In the early '90s, WCW challenged Vince McMahon's World Wrestling Federation (subsequently renamed World Wrestling Entertainment) for the spot at the top of the pro wrestling heap. In what became known as the Monday Night Wars (because the most popular programs - WCW's Nitro and the WWF's Raw - aired opposite one another on Monday nights), the WCW scored early victories, setting new ratings records and driving the WWF to the brink of bankruptcy. Owner Ted Turner's deep pockets lured in many of the biggest names in wrestling, leading to one of wrestling's most celebrated storylines when wrestlers poached from the WWF "invaded" WCW as the New World Order. Nor was the WCW averse to innovation, providing many Anglo viewers with their first exposure to luchadores outside of watching El Santo movies with Joe Bob Briggs. The peak of the WCW was astonishingly brief, however - within a couple of years it was losing millions of dollars per month, until it was sold in 2001 to none other than archrival Vince McMahon.
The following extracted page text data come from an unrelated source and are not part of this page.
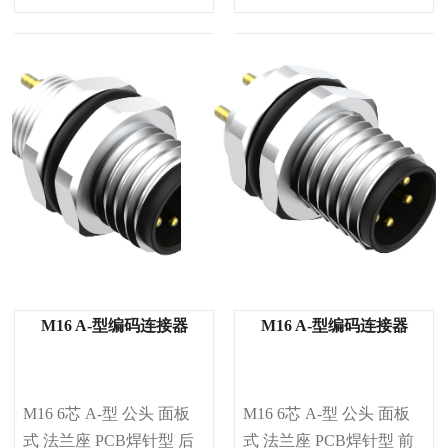
M16 A-型编码连接器
M16 A-型编码连接器
M16 6芯 A-型 公头 面板
M16 6芯 A-型 公头 面板
式 法兰座 PCB焊针型 后
式 法兰座 PCB焊针型 前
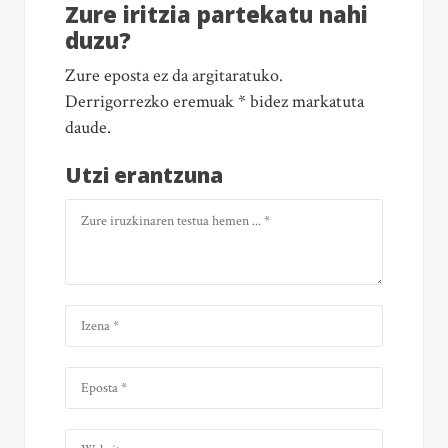
Zure iritzia partekatu nahi
duzu?
Zure eposta ez da argitaratuko.
Derrigorrezko eremuak * bidez markatuta
daude.
Utzi erantzuna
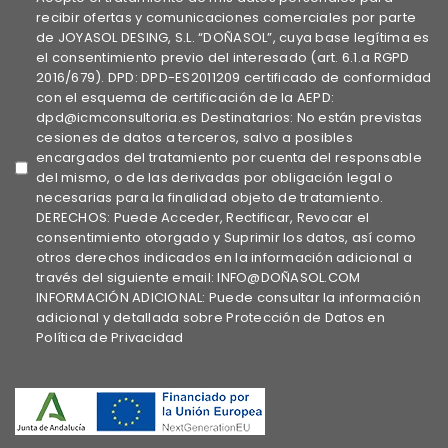
recibir ofertas y comunicaciones comerciales por parte
de JOYASOL DESING, S.L. “DOÑASOL”, cuya base legítima es
el consentimiento previo del interesado (art. 6.1.a RGPD
2016/679). DPD: DPD-ES2011209 certificado de conformidad
con el esquema de certificación de la AEPD:
dpd@icmconsultoria.es Destinatarios: No están previstas
cesiones de datos a terceros, salvo a posibles
encargados del tratamiento por cuenta del responsable
del mismo, o de las derivadas por obligación legal o
necesarias para la finalidad objeto de tratamiento.
DERECHOS: Puede Acceder, Rectificar, Revocar el
consentimiento otorgado y Suprimir los datos, así como
otros derechos indicados en la información adicional a
través del siguiente email: INFO@DOÑASOL.COM
INFORMACIÓN ADICIONAL: Puede consultar la información
adicional y detallada sobre Protección de Datos en
Política de Privacidad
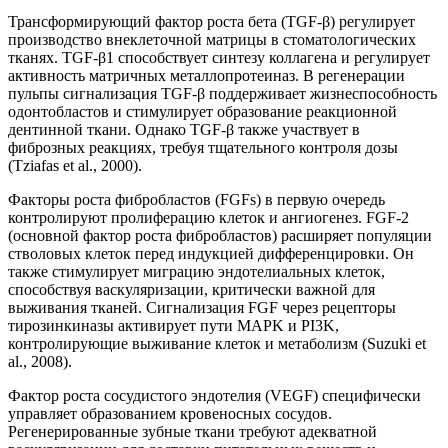
Трансформирующий фактор роста бета (TGF-β) регулирует
производство внеклеточной матрицы в стоматологических
тканях. TGF-β1 способствует синтезу коллагена и регулирует
активность матричных металлопротеиназ. В регенерации
пульпы сигнализация TGF-β поддерживает жизнеспособность
одонтобластов и стимулирует образование реакционной
дентинной ткани. Однако TGF-β также участвует в
фиброзных реакциях, требуя тщательного контроля дозы
(Tziafas et al., 2000).
Факторы роста фибробластов (FGFs) в первую очередь
контролируют пролиферацию клеток и ангиогенез. FGF-2
(основной фактор роста фибробластов) расширяет популяции
стволовых клеток перед индукцией дифференцировки. Он
также стимулирует миграцию эндотелиальных клеток,
способствуя васкуляризации, критически важной для
выживания тканей. Сигнализация FGF через рецепторы
тирозинкиназы активирует пути MAPK и PI3K,
контролирующие выживание клеток и метаболизм (Suzuki et
al., 2008).
Фактор роста сосудистого эндотелия (VEGF) специфически
управляет образованием кровеносных сосудов.
Регенерированные зубные ткани требуют адекватной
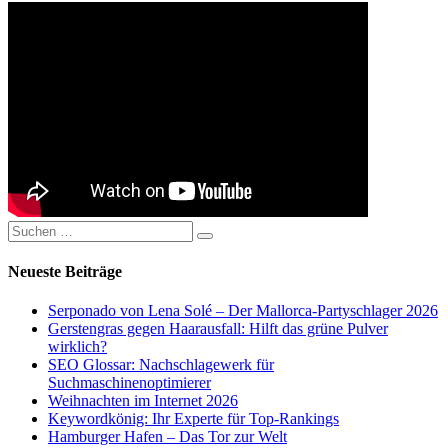
Suchen
Suchen
nach:
Neueste Beiträge
Serponado von Lena Solé – Der Mallorca-Partyschlager 2026
Gerstengras gegen Haarausfall: Hilft das grüne Pulver
wirklich?
SEO Glossar: Nachschlagewerk für
Suchmaschinenoptimierer
Weihnachten im Internet 2026
Keywordkönig: Ihr Experte für Top-Rankings
Hamburger Hafen – Das Tor zur Welt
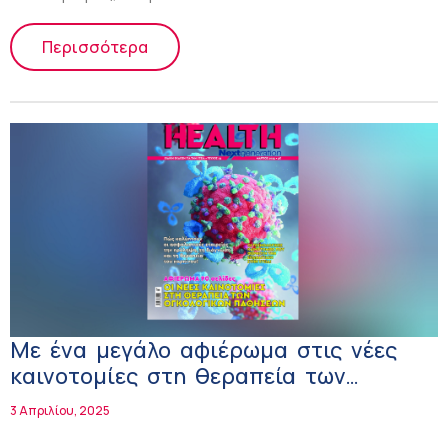
Περισσότερα
Με ένα μεγάλο αφιέρωμα στις νέες
καινοτομίες στη θεραπεία των
ογκολογικών παθήσεων κυκλοφορεί το
3 Απριλίου, 2025
νέο Health Next Generation και σε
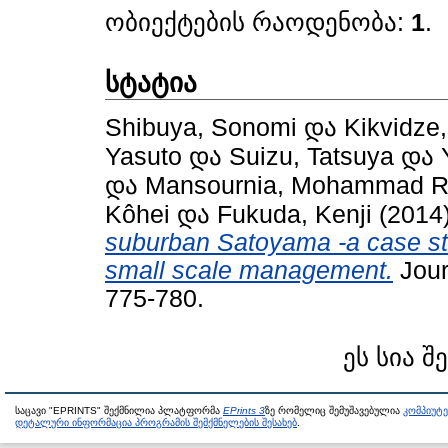
ობიექტების რაოდენობა:
1
.
სტატია
Shibuya, Sonomi
და
Kikvidze,
Yasuto
და
Suizu, Tatsuya
და
და
Mansournia, Mohammad 
Kôhei
და
Fukuda, Kenji
(2014
suburban Satoyama -a case st
small scale management.
Jour
775-780.
ეს სია შ
საცავი "EPRINTS" შექმნილია პლატფორმა
EPrints 3
ზე რომელიც შემუშავებულია
კომპიუტ
დეტალური ინფორმაცია პროგრამის შემქმნელების შესახებ
.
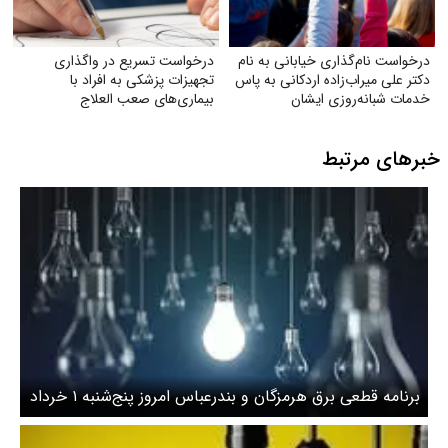
درخواست نام‌گذاری خیابانی به نام
درخواست تسریع در واگذاری
دکتر علی میراب‌زاده اردکانی به پاس
تجهیزات پزشکی به افراد با
خدمات شبانه‌روزی ایشان
بیماری‌های صعب العلاج
خبرهای مرتبط
برنامه قطعی برق هرمزگان و بندرعباس امروز پنج‌شنبه ۱ خرداد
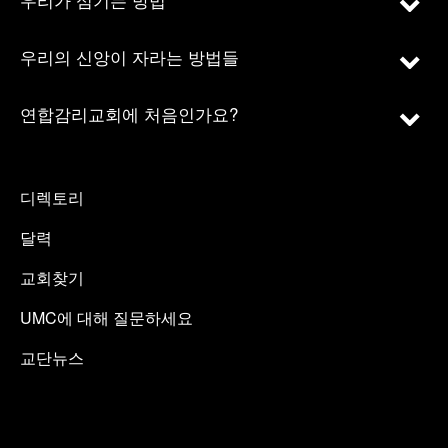
우리의 신앙이 자라는 방법들
연합감리교회에 처음인가요?
디렉토리
달력
교회찾기
UMC에 대해 질문하세요
교단뉴스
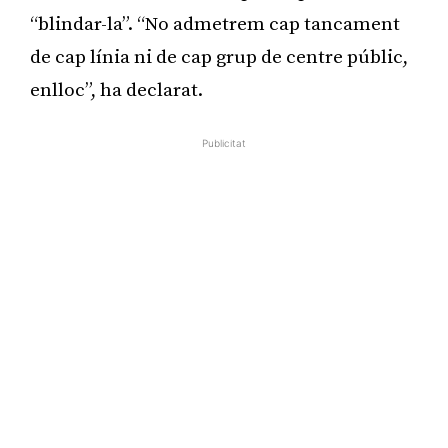
“blindar-la”. “No admetrem cap tancament
de cap línia ni de cap grup de centre públic,
enlloc”, ha declarat.
Publicitat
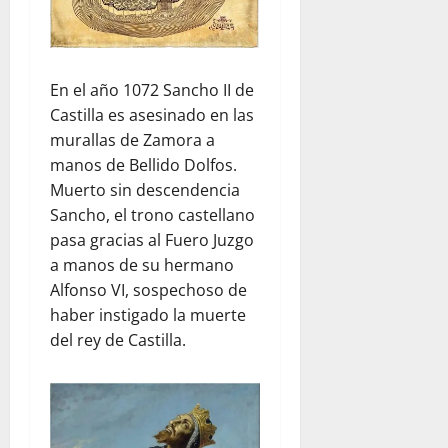
En el año 1072 Sancho II de
Castilla es asesinado en las
murallas de Zamora a
manos de Bellido Dolfos.
Muerto sin descendencia
Sancho, el trono castellano
pasa gracias al Fuero Juzgo
a manos de su hermano
Alfonso VI, sospechoso de
haber instigado la muerte
del rey de Castilla.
This is a book about the business of pro wrestling, not a tell-all - the authors aren't interested in backstage shenanigans except insofar as they impacted the actual product. An informal style establishes a conversational tone - this is a work by fans for fans rather than an academic analysis. The reader might doubt some of the authors' conclusions, but they are certainly entirely plausible and backed by actual data where possible. An altogether fun, if ultimately tragic, tale of fame, greed, ego, and ambition, and how sometimes smart people make stupid choices.